One of the latest additions to the Knickerbocker Canoe Club's fleet is of the "Hyla" model, owned by Horace C. Thompson. This craft is one of the double bilge-board type, the idea being to allow the placing of a large board sufficiently far aft to give good results in sailing, yet without occupying valuable space in the cockpit. She was built by Rushton, of Canton, N.Y., and is of the following dimensions and construction:
Dimensions: Length, 16 feet; beam, 30 inches: depth, bow 19 inches; center, 12 inches; stern, 16 inches.
Position of mast tubes, bulkheads, coaming, hatches, etc., as shown in cut.
Material: Oak keel, stem and stern posts; Michigan white cedar planking, bulkheads and deck timbers; red elm ribs; cherry gunwales and coaming; mahogany decks, battens and hatches; basswood floor. All fastenings copper or brass; brass stem bands, mast tubes and plates and hatches fastenings.

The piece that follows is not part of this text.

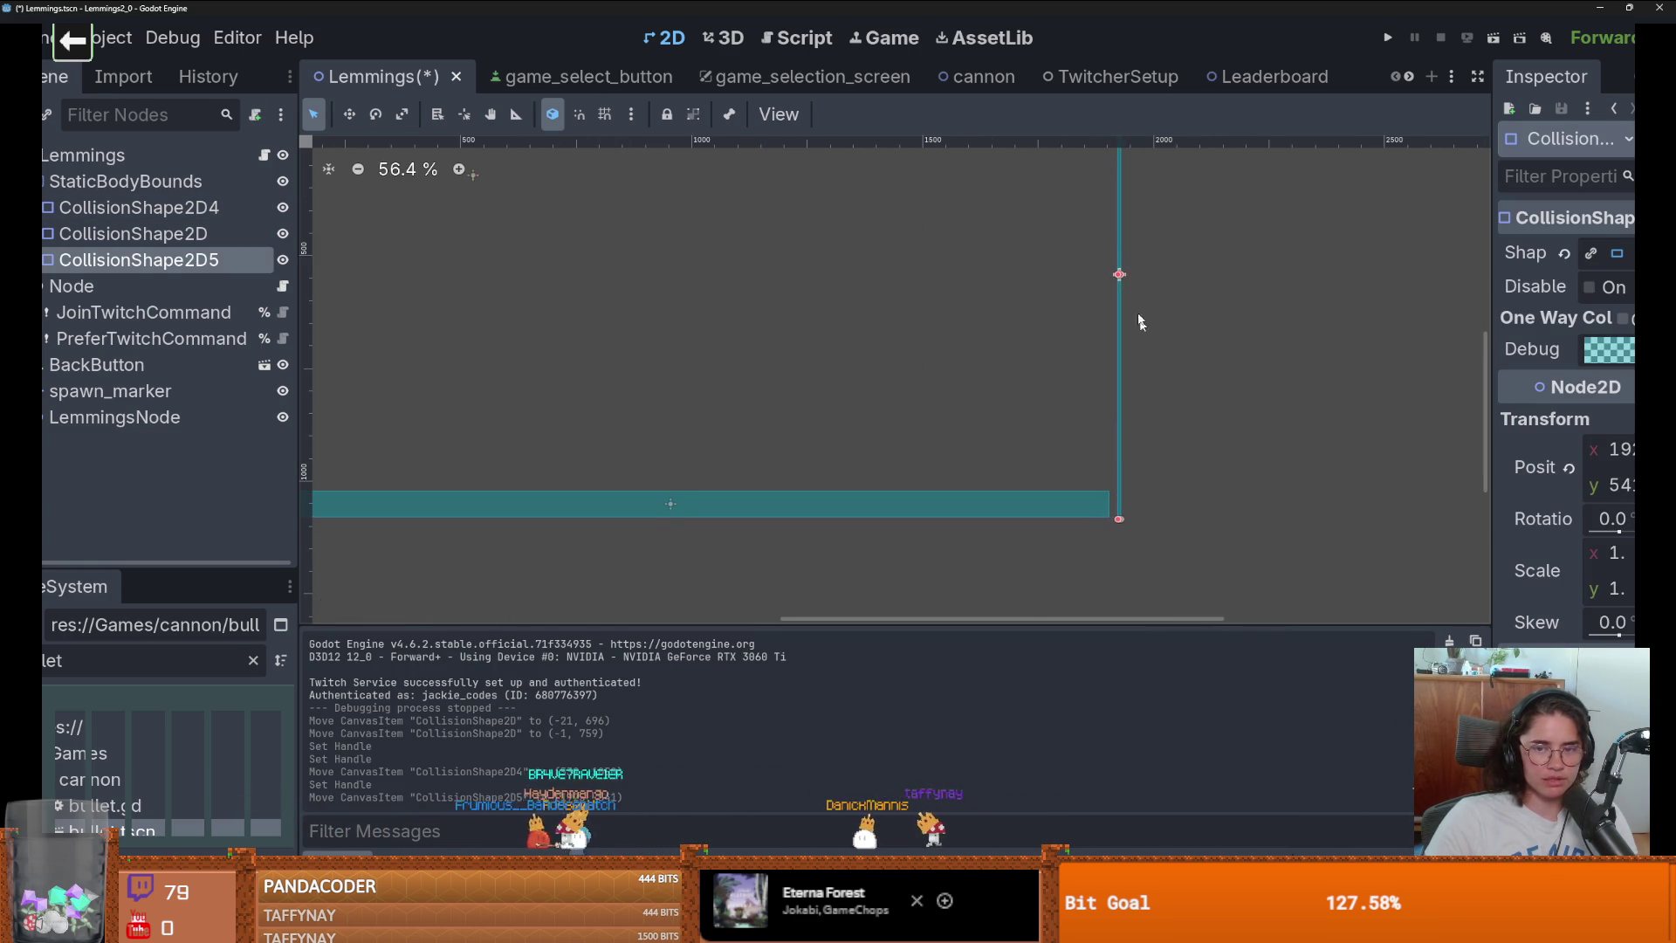
Stretch the floor's right end to meet the wall and save the Lemmings scene.
scroll(1139, 322, up, 5)
scroll(1030, 539, down, 6)
scroll(1033, 475, up, 1)
click(1033, 463)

Rubber tube packing for dry storage hatches.
Dimensions of material: Keelson about 7/8 inch thick, 2½ inches wide at widest part inside the rabbet. Planking and deck, ¼ inch thick.
Construction: Stem, steam bent; stern post, sawed from plank. Planking, smooth lap, bilge streaks from thicker stuff and hollowed by hand; ribs halt round, spaced 3 inches; deck timbers spaced 6 inches; bulkheads spaced 6 feet 6 inches between; cockpit 5 feet 6 inches in the clear. Deck put on in quarters, with battens over center seam. Floor, close to skin, full length of cockpit.
Finish: Oil and best spar varnish.
Fittings: Bilge boards instead of centerboard. These are shaped from plates of Tobin bronze, 15 x 30 x 3-32 inches.
She will carry 72 square feet of sail, consisting of a mainsail of 42 square feet and a dandy of 30 square feet. The sails are of the improved Bailey pattern and rigged with single halliards.
This makes the third bilge-board canoe flying the Knickerbocker signal, the other two being the "Yankee," owned by L. C. Kretzmer, and the "Chiquita," owned by M. Ohlmeyer, Jr. As will be seen by her description, she is similar in dimensions to the "Vesper," the difference lying in greater depth amidships and more dead rise.
The Knickerbocker Canoe Club, whose house is foot of 152d street, on the Hudson River, has now an active membership of forty-five, and is the strongest cruising organization of this vicinity. The officers for the year 1901 are: L. S. Stockwell, commodore; George E. Taylor, vice-commodore; James Leach, secretary; William R. Farrell, Jr., treasurer, and Warren T. Berry, measurer. The House Committee consists of George E. Taylor, chairman; H. W. Dempewolf and W. G. Harrison. Camp and Amusement Committee - L. C. Kretzmer, George E. Taylor and James Leach.